Abra berpesan agar pemerintah jangan berpuas diri hanya dengan berhasil melakukan ekspor barang setengah jadi. Mengingat kebijakan tersebut hanya menguntungkan China semata.
Alih-alih menutup keran ekspor, Abra menilai agar pemerintah dapat kembali membuka keran ekspor mineral mentah ke luar negeri secara bertahap. Namun dengan catatan porsinya dibuat terbatas.
"Seperti kebijakan DMO batu bara dan Sawit kalau DMO kebutuhan dalam negeri porsinya kecil paling besar ekspor nanti sebaliknya dalam konteks ini pemerintah perlu mempertimbangkan kebijakan DMO nikel tapi porsi terbesarnya untuk domestik," ujarnya.
Nilai Ekspor Melejit 10 Kali Lipat
Menteri Investasi/Kepala Badan Koordinasi Penanaman Modal (BKPM) Bahlil Lahadalia menyebut, kebijakan hilirisasi dan larangan ekspor nikel yang sudah dilakukan pemerintah sejak 2020 lalu telah berhasil menguntungkan hingga US$ 30 miliar atau setara Rp 450 triliun (asumsi kurs Rp 15.000 per US$).

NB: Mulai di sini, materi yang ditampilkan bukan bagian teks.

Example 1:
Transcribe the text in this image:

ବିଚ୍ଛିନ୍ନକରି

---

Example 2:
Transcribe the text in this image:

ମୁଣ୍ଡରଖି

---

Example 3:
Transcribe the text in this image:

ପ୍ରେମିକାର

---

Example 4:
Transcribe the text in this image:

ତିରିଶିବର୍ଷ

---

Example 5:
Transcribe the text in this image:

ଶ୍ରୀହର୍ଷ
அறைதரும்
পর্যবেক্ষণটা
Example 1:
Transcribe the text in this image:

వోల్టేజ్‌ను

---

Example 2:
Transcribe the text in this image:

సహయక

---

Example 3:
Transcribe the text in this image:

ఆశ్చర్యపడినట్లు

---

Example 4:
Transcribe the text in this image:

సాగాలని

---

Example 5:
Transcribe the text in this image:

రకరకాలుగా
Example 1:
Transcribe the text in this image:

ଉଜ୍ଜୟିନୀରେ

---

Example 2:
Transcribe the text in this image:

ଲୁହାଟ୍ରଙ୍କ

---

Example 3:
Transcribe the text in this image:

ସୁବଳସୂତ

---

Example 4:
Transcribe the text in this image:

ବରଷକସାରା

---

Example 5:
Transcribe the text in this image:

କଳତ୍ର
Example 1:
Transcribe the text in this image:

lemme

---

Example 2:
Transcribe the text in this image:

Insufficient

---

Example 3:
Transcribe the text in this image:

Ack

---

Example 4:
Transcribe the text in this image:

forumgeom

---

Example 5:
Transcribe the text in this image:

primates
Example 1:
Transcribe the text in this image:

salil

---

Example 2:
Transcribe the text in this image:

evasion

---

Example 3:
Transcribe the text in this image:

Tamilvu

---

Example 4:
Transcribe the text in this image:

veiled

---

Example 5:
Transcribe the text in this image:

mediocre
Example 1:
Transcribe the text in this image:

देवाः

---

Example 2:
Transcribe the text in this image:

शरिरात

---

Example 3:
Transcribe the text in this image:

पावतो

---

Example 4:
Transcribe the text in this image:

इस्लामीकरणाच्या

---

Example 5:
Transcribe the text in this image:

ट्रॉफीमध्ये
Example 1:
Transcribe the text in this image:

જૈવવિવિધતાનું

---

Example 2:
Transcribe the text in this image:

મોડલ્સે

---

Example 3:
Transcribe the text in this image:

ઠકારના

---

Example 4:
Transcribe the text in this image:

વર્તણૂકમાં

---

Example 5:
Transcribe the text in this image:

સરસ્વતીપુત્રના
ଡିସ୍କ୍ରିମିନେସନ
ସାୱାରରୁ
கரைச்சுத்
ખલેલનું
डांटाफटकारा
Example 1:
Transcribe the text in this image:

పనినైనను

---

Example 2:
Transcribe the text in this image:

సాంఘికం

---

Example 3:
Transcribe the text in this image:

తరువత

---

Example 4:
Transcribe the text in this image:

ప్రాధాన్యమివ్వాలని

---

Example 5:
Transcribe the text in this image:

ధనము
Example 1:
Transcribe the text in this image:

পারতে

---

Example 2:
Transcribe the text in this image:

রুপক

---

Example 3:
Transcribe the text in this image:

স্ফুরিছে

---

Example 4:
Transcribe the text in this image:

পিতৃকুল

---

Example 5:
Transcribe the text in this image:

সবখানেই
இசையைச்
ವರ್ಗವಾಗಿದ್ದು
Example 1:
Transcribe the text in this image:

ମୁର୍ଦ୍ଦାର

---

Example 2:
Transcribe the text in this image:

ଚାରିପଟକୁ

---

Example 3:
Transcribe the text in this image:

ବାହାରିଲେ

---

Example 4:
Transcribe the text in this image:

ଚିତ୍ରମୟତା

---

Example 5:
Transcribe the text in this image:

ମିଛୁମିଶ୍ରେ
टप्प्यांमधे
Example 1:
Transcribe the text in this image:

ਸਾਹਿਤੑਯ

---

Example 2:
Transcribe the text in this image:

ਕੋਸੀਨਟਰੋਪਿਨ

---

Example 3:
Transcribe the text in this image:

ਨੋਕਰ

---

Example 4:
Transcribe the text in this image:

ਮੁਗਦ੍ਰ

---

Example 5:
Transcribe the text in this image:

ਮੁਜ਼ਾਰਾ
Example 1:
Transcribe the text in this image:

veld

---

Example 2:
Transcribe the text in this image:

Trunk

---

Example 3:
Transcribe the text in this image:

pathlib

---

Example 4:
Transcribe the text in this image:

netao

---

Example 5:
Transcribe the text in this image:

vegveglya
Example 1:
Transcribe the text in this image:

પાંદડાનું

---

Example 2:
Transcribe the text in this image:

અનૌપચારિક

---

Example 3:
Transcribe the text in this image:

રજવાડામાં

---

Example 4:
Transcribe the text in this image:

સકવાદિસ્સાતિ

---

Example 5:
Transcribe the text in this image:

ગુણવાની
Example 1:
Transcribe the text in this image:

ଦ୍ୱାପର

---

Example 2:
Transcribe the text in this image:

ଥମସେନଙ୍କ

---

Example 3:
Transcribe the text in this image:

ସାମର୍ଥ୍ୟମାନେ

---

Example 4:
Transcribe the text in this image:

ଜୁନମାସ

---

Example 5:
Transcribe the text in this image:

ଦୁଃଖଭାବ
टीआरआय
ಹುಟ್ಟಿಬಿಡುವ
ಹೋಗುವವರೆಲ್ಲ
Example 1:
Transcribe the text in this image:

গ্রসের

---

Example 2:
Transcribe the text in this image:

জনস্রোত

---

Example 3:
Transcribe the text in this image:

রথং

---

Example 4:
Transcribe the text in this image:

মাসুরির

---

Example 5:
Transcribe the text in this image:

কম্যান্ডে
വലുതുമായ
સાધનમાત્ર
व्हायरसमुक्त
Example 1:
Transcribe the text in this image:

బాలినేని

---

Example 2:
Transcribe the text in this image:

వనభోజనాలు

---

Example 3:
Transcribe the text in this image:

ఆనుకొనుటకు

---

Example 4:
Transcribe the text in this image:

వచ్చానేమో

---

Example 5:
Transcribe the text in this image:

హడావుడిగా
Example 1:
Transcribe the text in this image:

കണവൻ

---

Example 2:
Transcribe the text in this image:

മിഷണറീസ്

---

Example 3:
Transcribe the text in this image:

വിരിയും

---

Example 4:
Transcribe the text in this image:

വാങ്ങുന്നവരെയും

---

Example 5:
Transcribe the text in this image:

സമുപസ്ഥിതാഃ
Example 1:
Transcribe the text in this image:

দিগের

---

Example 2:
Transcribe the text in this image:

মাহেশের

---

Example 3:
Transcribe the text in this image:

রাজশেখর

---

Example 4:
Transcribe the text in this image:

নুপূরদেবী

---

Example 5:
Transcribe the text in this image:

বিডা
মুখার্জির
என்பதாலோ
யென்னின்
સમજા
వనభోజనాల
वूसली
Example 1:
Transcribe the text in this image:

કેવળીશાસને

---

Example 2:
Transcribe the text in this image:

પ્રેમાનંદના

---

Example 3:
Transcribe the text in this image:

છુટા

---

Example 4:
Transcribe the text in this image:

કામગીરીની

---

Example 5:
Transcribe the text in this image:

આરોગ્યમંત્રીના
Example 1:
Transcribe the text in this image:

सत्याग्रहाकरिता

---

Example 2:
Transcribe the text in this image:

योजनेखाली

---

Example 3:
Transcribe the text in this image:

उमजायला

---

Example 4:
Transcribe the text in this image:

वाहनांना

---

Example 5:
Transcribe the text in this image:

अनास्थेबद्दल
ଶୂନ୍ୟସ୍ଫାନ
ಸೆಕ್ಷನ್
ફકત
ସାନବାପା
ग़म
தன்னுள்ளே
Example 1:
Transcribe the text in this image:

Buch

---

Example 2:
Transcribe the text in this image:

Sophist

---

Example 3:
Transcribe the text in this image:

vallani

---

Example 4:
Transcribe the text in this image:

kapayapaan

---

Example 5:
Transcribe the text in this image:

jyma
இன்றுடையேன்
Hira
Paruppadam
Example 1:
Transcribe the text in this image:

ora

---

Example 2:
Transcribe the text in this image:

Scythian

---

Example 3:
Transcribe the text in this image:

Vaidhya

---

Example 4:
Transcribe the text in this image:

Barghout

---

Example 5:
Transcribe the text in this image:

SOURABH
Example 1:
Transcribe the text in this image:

Bahlil menjelaskan, kebijakan hilirisasi dan larangan ekspor bijih nikel yang sudah diterapkan sejak Januari 2020 telah berdampak positif pada perekonomian Indonesia.
"Hilirisasi nikel, ekspor nikel kita 2017-2018 hanya US$ 3,3 miliar, begitu stop ekspor, hilirisasi pada 2022 hampir US$ 30 miliar, naik sepuluh kali lipat," jelas Bahlil dalam konferensi pers, dikutip Senin (3/7/2023).
Dari sisi neraca perdagangan juga terjadi perbaikan dengan 25 bulan berturut-turut Indonesia selalu mengalami surplus. Khususnya dengan China yang merupakan mitra dagang utama Indonesia, terjadi perbaikan neraca perdagangan. Pada 2018, neraca dagang RI dengan China defisit sebesar US$ 18,4 miliar.
Namun seiring dengan penerapan hilirisasi, defisit neraca perdagangan RI dengan China turun menjadi US$ 1,6 miliar pada 2022, bahkan menjadi surplus sebesar US$ 1,2 miliar pada kuartal I-2023. "Ini akibat hilirisasi dan mendorong ekspor kita tidak lagi berbentuk komoditas mentah, tapi berbentuk setengah jadi dan barang jadi," tutur Bahlil.
"Jadi IMF, jangan dia ngomongnya ngawur-ngawur begitu," kata Bahlil lagi.
Kendati demikian, Bahlil mengakui, dalam konteks penerimaan negara untuk pajak ekspor komoditas memang terjadi pengurangan sejak kebijakan larangan ekspor diterapkan.
Namun, ketika hilirisasi dilakukan, pemerintah mengantongi penambahan pendapatan dari sisi pajak penghasilan (PPh) badan, pajak pertambahan nilai (PPN), serta PPh pasal 21 dari tenaga kerja. Serta, meningkatnya lapangan pekerjaan.
Kementerian Investasi mencatat, sejak diberlakukan kebijakan hilirisasi, pertumbuhan penciptaan tenaga kerja rata-rata pada sektor hilirisasi tiap tahun mencapai angka 26,9% dalam empat tahun terakhir.
Begitu juga dari sisi pendapatan negara, ikut mencapai target di dua tahun terakhir. Pada 2021, pendapatan negara mencapai Rp 2.003,1 triliun atau 114,9% dari target, dan di 2022 mencapai Rp 2.626,4 triliun atau 115,9% dari target. "Yang tahu pendapatan negara tercapai bertambah atau tidak, itu bukan IMF, tapi kita, pemerintah Republik Indonesia," tegas Bahlil.